Johnson, Adam. The Orphan Master’s Son

Doubleday, $32.95

“Brave New World meets 1984 in the DPRK”

Adam Johnson’s North Korea is hell. In a country foreign to readers, a challenge lies in deciphering where fact ends and fiction begins. It’s a culture where it’s more important to get the story straight than to tell the truth. Yet it provides the setting for an exquisitely crafted tale, a love story and an examination of the human spirit, and a novel that more than meets the promise of its own ambition.

Pak Jun Do thinks he’s the son of the master of ‘Long Tomorrows’, a work camp for orphans, because only a true father “could take a boy’s shoes in winter … could burn a son with the smoking end of a coal shovel.” His beautiful mother was stolen to Pyongyang. By the time Jun Do makes it to Pyongyang himself, he is wearing another’s clothes. By then, he has fought as a tunnel soldier, kidnapped foreigners, and worked as a spy on a fishing boat.

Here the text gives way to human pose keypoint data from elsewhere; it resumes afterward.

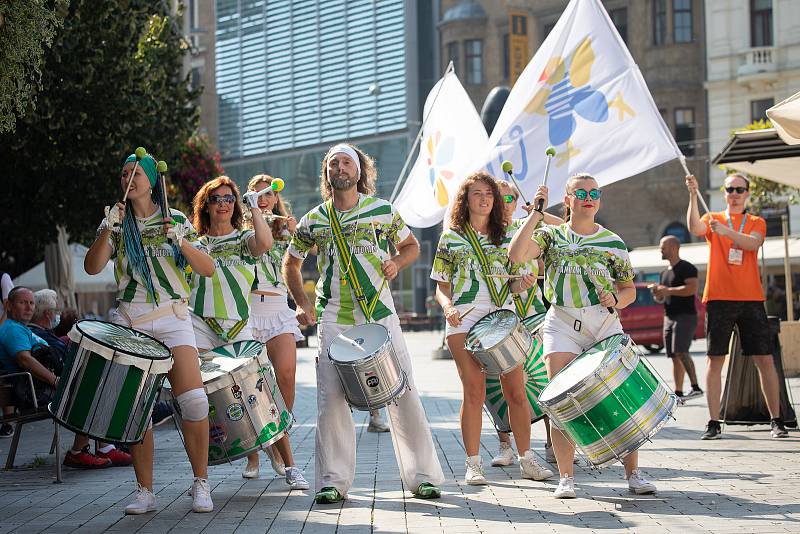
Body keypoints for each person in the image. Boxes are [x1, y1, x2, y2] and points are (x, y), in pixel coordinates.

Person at [283, 143, 444, 503]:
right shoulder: (313, 220)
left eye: (346, 163)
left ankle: (423, 477)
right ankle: (332, 481)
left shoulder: (383, 211)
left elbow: (412, 247)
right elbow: (290, 263)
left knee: (402, 392)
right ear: (327, 174)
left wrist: (397, 264)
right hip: (333, 317)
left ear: (359, 172)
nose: (339, 168)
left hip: (380, 314)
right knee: (331, 400)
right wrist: (303, 303)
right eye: (332, 164)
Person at [509, 173, 657, 499]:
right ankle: (566, 477)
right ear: (569, 199)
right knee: (561, 401)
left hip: (603, 322)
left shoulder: (613, 242)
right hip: (561, 321)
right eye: (581, 193)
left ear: (599, 200)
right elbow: (516, 256)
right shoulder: (551, 235)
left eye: (594, 192)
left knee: (621, 397)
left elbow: (629, 289)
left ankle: (633, 473)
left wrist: (617, 301)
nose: (589, 198)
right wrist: (535, 212)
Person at [84, 150, 217, 514]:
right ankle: (145, 491)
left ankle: (201, 483)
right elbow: (93, 266)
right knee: (135, 408)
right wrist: (106, 229)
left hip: (173, 316)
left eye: (134, 172)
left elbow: (206, 269)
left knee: (194, 401)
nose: (128, 178)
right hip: (131, 319)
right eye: (123, 173)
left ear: (150, 178)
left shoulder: (175, 219)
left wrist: (181, 241)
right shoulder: (117, 223)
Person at [431, 172, 553, 485]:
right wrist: (448, 307)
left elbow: (513, 285)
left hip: (503, 318)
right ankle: (473, 464)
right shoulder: (451, 237)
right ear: (465, 199)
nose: (484, 198)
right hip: (465, 318)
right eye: (476, 193)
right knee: (474, 392)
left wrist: (521, 283)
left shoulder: (509, 234)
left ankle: (527, 459)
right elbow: (442, 287)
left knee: (517, 392)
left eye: (488, 193)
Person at [189, 173, 307, 490]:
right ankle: (203, 477)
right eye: (217, 198)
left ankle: (289, 464)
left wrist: (254, 204)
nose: (224, 204)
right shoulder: (196, 244)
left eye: (230, 198)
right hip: (201, 324)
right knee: (198, 398)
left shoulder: (243, 240)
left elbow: (266, 242)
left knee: (262, 395)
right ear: (206, 205)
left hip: (241, 324)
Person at [685, 173, 788, 439]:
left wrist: (727, 232)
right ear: (725, 192)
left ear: (747, 194)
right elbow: (695, 228)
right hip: (719, 298)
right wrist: (693, 195)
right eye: (730, 188)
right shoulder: (712, 219)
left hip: (750, 298)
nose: (734, 193)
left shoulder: (756, 221)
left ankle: (776, 420)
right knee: (714, 359)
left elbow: (752, 243)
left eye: (739, 189)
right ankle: (714, 422)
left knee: (764, 358)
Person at [490, 180, 567, 468]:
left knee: (543, 378)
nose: (506, 202)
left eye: (510, 197)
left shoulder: (530, 225)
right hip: (502, 316)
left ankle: (551, 441)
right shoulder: (487, 232)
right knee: (498, 383)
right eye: (501, 198)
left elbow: (562, 228)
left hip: (534, 312)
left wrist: (538, 212)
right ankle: (504, 444)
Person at [0, 288, 113, 467]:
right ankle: (80, 451)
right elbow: (25, 360)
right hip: (34, 392)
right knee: (88, 392)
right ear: (8, 305)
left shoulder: (20, 328)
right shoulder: (13, 330)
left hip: (37, 387)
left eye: (31, 303)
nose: (29, 307)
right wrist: (56, 381)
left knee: (95, 384)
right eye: (22, 302)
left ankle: (104, 446)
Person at [649, 236, 703, 400]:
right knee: (673, 355)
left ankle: (696, 387)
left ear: (673, 248)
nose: (660, 250)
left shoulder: (687, 268)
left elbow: (692, 289)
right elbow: (662, 297)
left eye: (662, 247)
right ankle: (678, 393)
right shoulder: (664, 272)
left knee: (681, 351)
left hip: (685, 316)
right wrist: (658, 293)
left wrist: (668, 290)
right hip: (669, 316)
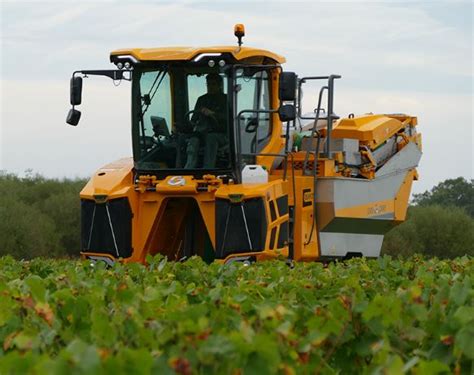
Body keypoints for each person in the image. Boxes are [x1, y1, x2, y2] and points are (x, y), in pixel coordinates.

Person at [184, 73, 228, 169]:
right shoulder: (201, 99)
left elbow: (229, 119)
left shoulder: (226, 99)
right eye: (208, 84)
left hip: (222, 134)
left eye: (213, 84)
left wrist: (213, 114)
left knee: (211, 138)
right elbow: (194, 119)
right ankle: (187, 169)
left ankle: (208, 169)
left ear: (220, 85)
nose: (210, 87)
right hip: (203, 132)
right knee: (190, 139)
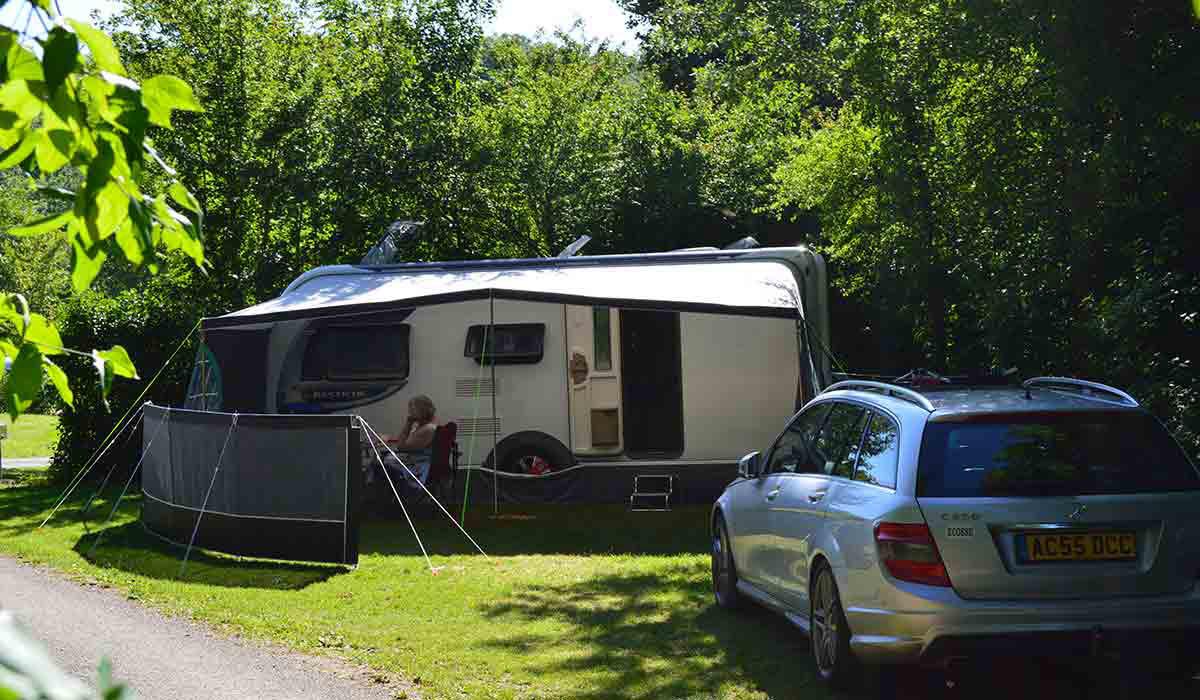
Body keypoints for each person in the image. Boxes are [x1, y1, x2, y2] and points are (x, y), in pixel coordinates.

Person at [385, 395, 438, 487]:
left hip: (418, 466)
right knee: (385, 459)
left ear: (422, 410)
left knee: (382, 462)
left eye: (412, 410)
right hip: (417, 460)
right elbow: (407, 442)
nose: (409, 413)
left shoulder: (427, 429)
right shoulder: (423, 426)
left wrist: (408, 424)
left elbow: (401, 447)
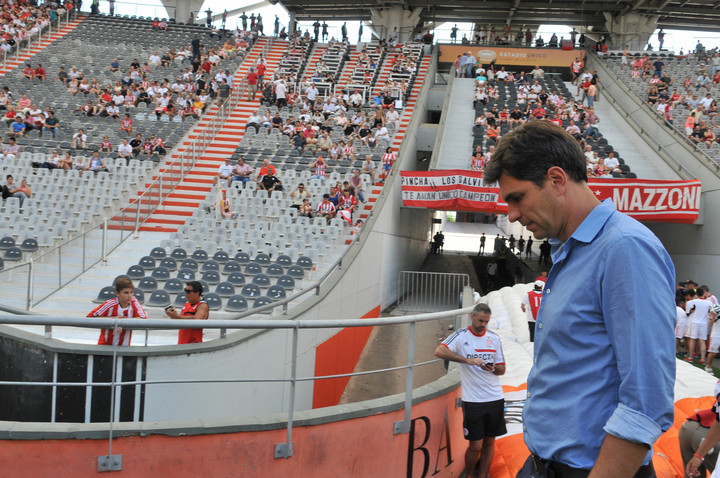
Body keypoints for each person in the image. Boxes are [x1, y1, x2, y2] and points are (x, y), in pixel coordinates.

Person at [484, 120, 675, 477]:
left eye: (517, 198)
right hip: (544, 464)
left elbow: (646, 400)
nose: (511, 214)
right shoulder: (570, 252)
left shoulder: (625, 249)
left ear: (557, 180)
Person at [434, 303, 506, 478]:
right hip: (473, 401)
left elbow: (502, 369)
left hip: (495, 397)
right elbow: (439, 351)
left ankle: (482, 475)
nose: (483, 325)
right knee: (475, 445)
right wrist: (467, 360)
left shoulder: (494, 338)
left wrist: (492, 368)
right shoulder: (460, 335)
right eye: (480, 320)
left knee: (490, 442)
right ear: (472, 317)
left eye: (486, 322)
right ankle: (469, 476)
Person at [87, 278, 146, 346]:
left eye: (131, 292)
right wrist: (112, 320)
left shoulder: (134, 301)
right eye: (126, 293)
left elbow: (143, 318)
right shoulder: (109, 304)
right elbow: (90, 318)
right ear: (117, 293)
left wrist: (122, 322)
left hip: (125, 347)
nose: (129, 296)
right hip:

Someone said to write a successful, engaging novel, you must put your hero somewhere evocative, and make them suffer. Jun Do suffers for North Korea, over and over, and he suffers for Johnson’s brilliant novel.

His adventures take him to Texas. On his return, tainted by exposure to the west, Jun Do is thrown into prison camp. And that is the end of Jun Do, although he reappears as Commander Ga, an identity he has adopted necessarily, and without premeditation.

Johnson’s characters are deftly sketched, and North Korea is portrayed so believably it’s difficult to believe the author has only visited once.